▶ Given data
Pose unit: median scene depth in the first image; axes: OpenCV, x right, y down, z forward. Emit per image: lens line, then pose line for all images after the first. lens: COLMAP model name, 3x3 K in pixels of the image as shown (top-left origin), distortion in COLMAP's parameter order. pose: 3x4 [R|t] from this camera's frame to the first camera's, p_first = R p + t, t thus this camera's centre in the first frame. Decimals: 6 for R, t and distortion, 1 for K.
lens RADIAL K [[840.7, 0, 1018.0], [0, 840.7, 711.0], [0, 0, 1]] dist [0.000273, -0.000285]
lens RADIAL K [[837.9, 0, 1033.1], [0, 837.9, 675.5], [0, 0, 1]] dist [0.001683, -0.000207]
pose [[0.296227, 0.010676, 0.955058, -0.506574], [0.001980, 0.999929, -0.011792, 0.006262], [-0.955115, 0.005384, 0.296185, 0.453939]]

--

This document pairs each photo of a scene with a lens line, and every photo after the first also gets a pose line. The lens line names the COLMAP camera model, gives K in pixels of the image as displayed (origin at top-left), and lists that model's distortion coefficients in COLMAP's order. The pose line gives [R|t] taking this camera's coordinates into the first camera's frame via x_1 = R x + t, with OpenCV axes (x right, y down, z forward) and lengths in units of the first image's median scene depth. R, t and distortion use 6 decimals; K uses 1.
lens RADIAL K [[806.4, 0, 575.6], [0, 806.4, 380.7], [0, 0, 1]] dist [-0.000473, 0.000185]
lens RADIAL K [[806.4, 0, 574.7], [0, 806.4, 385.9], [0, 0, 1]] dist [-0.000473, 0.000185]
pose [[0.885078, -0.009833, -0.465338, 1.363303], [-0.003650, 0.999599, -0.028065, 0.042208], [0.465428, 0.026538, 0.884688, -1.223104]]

▶ To do
Reproduce the data word for word, beginning with the line that contains "Pose unit: median" and continuing through the line that contains "0.005384, 0.296185, 0.453939]]", both of those lines included.

▶ Finished task
Pose unit: median scene depth in the first image; axes: OpenCV, x right, y down, z forward. Emit per image: lens line, then pose line for all images after the first. lens: COLMAP model name, 3x3 K in pixels of the image as shown (top-left origin), distortion in COLMAP's parameter order. pose: 3x4 [R|t] from this camera's frame to the first camera's, p_first = R p + t, t thus this camera's centre in the first frame. Decimals: 6 for R, t and distortion, 1 for K.
lens RADIAL K [[840.7, 0, 1018.0], [0, 840.7, 711.0], [0, 0, 1]] dist [0.000273, -0.000285]
lens RADIAL K [[837.9, 0, 1033.1], [0, 837.9, 675.5], [0, 0, 1]] dist [0.001683, -0.000207]
pose [[0.296227, 0.010676, 0.955058, -0.506574], [0.001980, 0.999929, -0.011792, 0.006262], [-0.955115, 0.005384, 0.296185, 0.453939]]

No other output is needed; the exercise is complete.